The second row contains the input image and the actual numerical probabilities. Note the inputs/ in the img tag. All input images are stored here by the web app.

_images/basic_vis.png

Sooo beautiful ⊂◉‿◉つ

Similarly, there is an outputs/ folder (not shown in this example). Its path is passed to the visualization class as output_dir. Anything the visualization stores there is also available to the template (for example, additional images needed for the visualization).

Add some settings

Maybe we’d like the user to be able to limit the number of classes shown. We can easily do this by adding an ALLOWED_SETTINGS property to the FunViz class.

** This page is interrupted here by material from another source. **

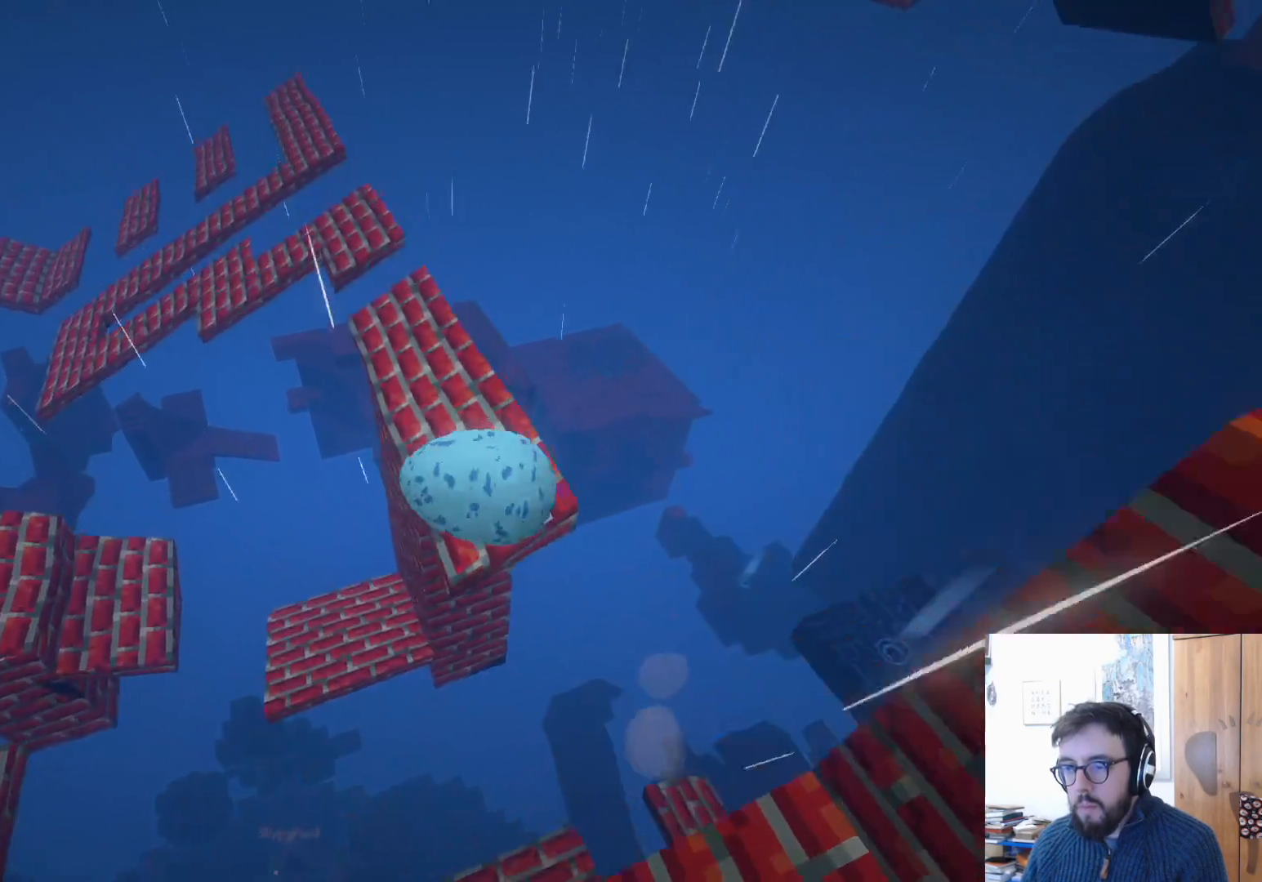
{"buttons": [], "left_stick": "up-right", "right_stick": "center", "events": [[250, "A", "up"]]}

from picasso.visualizations import BaseVisualization


class FunViz(BaseVisualization):

    ALLOWED_SETTINGS = {'Display': ['1', '2', '3']}

    DESCRIPTION = 'A fun visualization!'

    @property
    def display(self):
        return int(self._display)

    def make_visualization(self, inputs, output_dir, settings=None):
        pre_processed_arrays = self.model.preprocess([example['data']
                                                     for example in inputs])
        predictions = self.model.sess.run(self.model.tf_predict_var,
                                          feed_dict={self.model.tf_input_var:
                                                     pre_processed_arrays})
        filtered_predictions = self.model.decode_prob(predictions)
        results = []
        for i, inp in enumerate(inputs):
            results.append({'input_file_name': inp['filename'],
                            'predict_probs': filtered_predictions[i][:self.display})
        return results

The ALLOWED_SETTINGS dict tells the web app what to display on the settings page. The names of these settings will be turned into lowercase properties preceeded by an underscore. Thus, “Display” becomes _display. You should implement a property function to cast the string to the correct type.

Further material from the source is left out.